At a City Council meeting Friday, Ward 2 Councilman Cam Gordon announced that he plans to repeal ordinances that made lurking and spitting on sidewalks illegal. Changes would go into effect after next month’s full council meeting if the measure is approved.
Gordon said the need to counter racial profiling in the city is immense, and higher numbers of arrests in certain minority groups can contribute to economic inequality.
“Once you get something on your arrest record, you can end up having a much harder time getting housing and finding work,” he said.
Gordon and Blong Yang, who represents Ward 5, requested stop and arrest statistics from the Minneapolis Police Department in December after a report released last year showed heavy racial inequalities in the realm of low-level offenses, like lurking and spitting on sidewalks.

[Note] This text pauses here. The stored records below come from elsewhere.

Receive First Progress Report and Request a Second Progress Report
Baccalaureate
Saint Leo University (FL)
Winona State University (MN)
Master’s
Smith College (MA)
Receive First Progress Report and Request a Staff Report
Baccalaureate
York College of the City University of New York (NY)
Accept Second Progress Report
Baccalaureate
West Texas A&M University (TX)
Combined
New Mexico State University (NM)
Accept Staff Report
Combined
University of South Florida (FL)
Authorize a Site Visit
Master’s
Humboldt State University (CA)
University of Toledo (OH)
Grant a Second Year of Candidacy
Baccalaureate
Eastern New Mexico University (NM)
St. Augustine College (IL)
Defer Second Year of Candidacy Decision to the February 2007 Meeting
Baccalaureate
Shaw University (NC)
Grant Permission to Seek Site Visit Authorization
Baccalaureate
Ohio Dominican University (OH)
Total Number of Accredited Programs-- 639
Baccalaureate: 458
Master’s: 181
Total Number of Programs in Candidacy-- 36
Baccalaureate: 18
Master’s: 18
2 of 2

Between 2009 to 2014, black people accounted for 59 percent of total arrests for lurking in the city, according to an analysis released by MPD earlier this month. The report also shows that blacks are arrested at significantly higher rates for marijuana possession, vagrancy and disorderly conduct.
A similar report by the American Civil Liberties Union showed that racial inequalities in arrest rates have long plagued Minneapolis.
Gordon said perceived disparities in the city prompted him and Yang to request more detailed statistics from the police department, including who is arrested and stopped, as well as their age, race and location.
“We’re trying to get numbers so we’re not just dealing with anecdotes and stories,” Gordon said.
Understanding the racial dynamics of these crimes also includes more knowledge of who is being convicted after the arrests, Gordon said, adding that he and Yang haven’t yet received this additional data from MPD.
John Elder, MPD’s public information officer, said neither of the two offenses are enforced regularly in Minneapolis.
He said city officials can only determine if racial profiling is present if they know cases in which law enforcement officials were called to the scene and those that were initiated by the officers themselves.
Without first differentiating between these types of stops, it could be possible to misdiagnose racial profiling, he said.
Gordon said a deeper understanding of arrests and stops in Minneapolis could reveal whether racial profiling is an issue.
Like MPD, University of Minnesota police officers rarely cite individuals for spitting on sidewalks, but often used lurking citations to deter other crimes, including bike thefts, said University police Deputy Chief Chuck Miner.
“[Lurking] is something that we use a fair amount,” he said. “We feel it’s been a very effective ordinance for us.”
Because there is no state law against lurking, he said he thinks Minneapolis should keep its lurking ordinance.